When requesting any of the above information, include a cover letter indicating the circumstances, (i.e., the individual is comatose and therefore cannot sign a release of information form; there is no friend or relative to act on behalf of the individual, and the county is trying to establish MC eligibility).

Persons Without Identification

If a member of the hospital staff has attempted to establish the identity of a person who is admitted in a comatose, amnesiac, or senile condition, and the person’s identity remains unknown, the County SSA must document in the case record that a search by hospital staff was conducted to establish the identity of this person. The following are the instructions for establishing an identity to use in opening up a MC case and issuing MC cards.

Note: If a comatose person regains consciousness or is otherwise identified after eligibility is established, revise the case record to reflect the person’s true identity and eligibility status. If the person remains eligible for MC and a MC identification number has been assigned, change the aid code, if necessary.
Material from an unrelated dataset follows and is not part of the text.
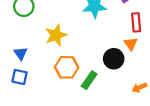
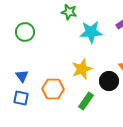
yellow star: (56, 35) -> (82, 69), moved
orange hexagon: (67, 67) -> (53, 89), moved

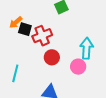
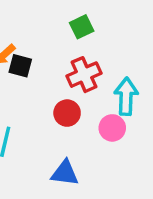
red cross: (42, 36) -> (84, 75), moved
If the person is found to be ineligible, discontinue the case with a timely and adequate notice.

Name

If the person’s name is unknown, use either John C. Doe or Jane C. Doe for the case name. Clients are primarily identified by CIN and CWIN.

Aid Code

Generally, clients who require immediate healthcare coverage will be granted Hospital Presumptive Eligibility for a minimum of two months while MC eligibility is being determined. EWs will use the aid codes below while identification of the individual is pending:

  • If the individual’s age is unknown, but appears to be under age 21, use Aid Code 82.
  • If the individual’s age is unknown, but appears to be age 21 or older but under 65, use Aid Code 38, or if the individual is in a Skilled Nursing Facility (SNF), use Aid Code 53.
  • If the individual’s age is unknown, but appears to be age 65 or older, use the appropriate aid code (14, 17, or 13 if they are in Long Term Care).

Birth Date

If unknown, use “01” for the month and “01” for the day; use the following for the year of birth:

  • If the estimated age is under 21 years old, use the current year minus 10 years.
  • If the estimated age is between 21 and 64 years old, use the current year minus 40 years.
  • If the estimated age is 65 years old or over, use the current year minus 70 years.

Social Security Number

If unknown, leave blank. A pseudo number will be assigned by Medi-Cal Eligibility Data System (MEDS).
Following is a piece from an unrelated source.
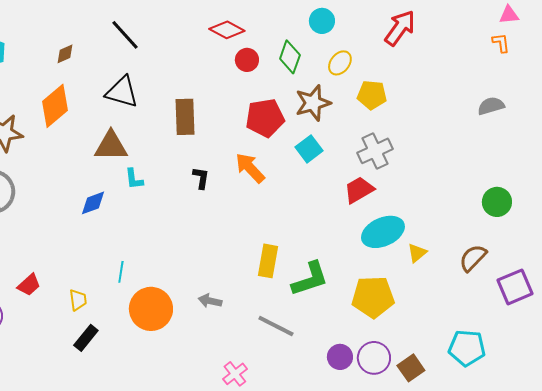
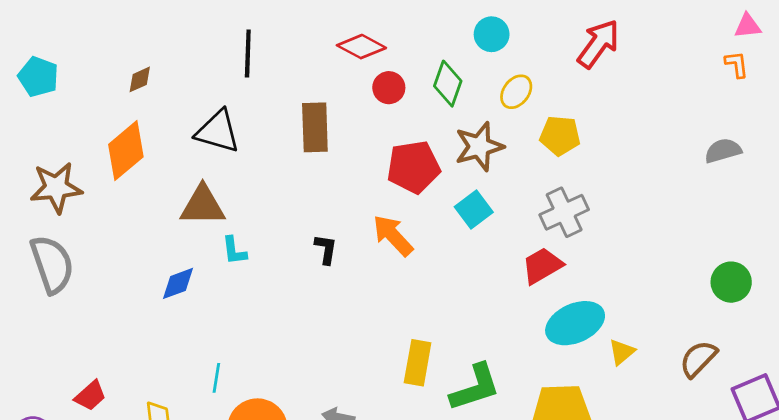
black line: (125, 35) -> (248, 53), moved, turned 44
brown rectangle: (185, 117) -> (315, 127), moved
Health Insurance Claim Number

If unknown, leave blank.

Address

Since MEDS will produce a reject message if the address field is blank, use the address of the district office or the address of the facility where the individual is receiving care.

Case Processing

Action on the application cannot be taken until a determination of ineligibility has been established or the diligent search and the disability determination (for persons 21-64) have been completed. However, if a comatose person is placed in a skilled nursing facility/intermediate care facility, aid code 53 may be appropriate.

If at any time during the application process the person’s condition changes or a friend or relative is found so that information can be obtained in the usual manner, the diligent search efforts must end, at this point normal case processing must be completed.

Eligibility determinations based on the results of diligent search procedures will be completed in the same manner as any other determination. Residency requirements will be considered to be met in the absence of any other conflicting information. Only the income and resources discovered through the search will be considered available. Once the diligent search and disability determination have been completed, an eligibility decision must be made.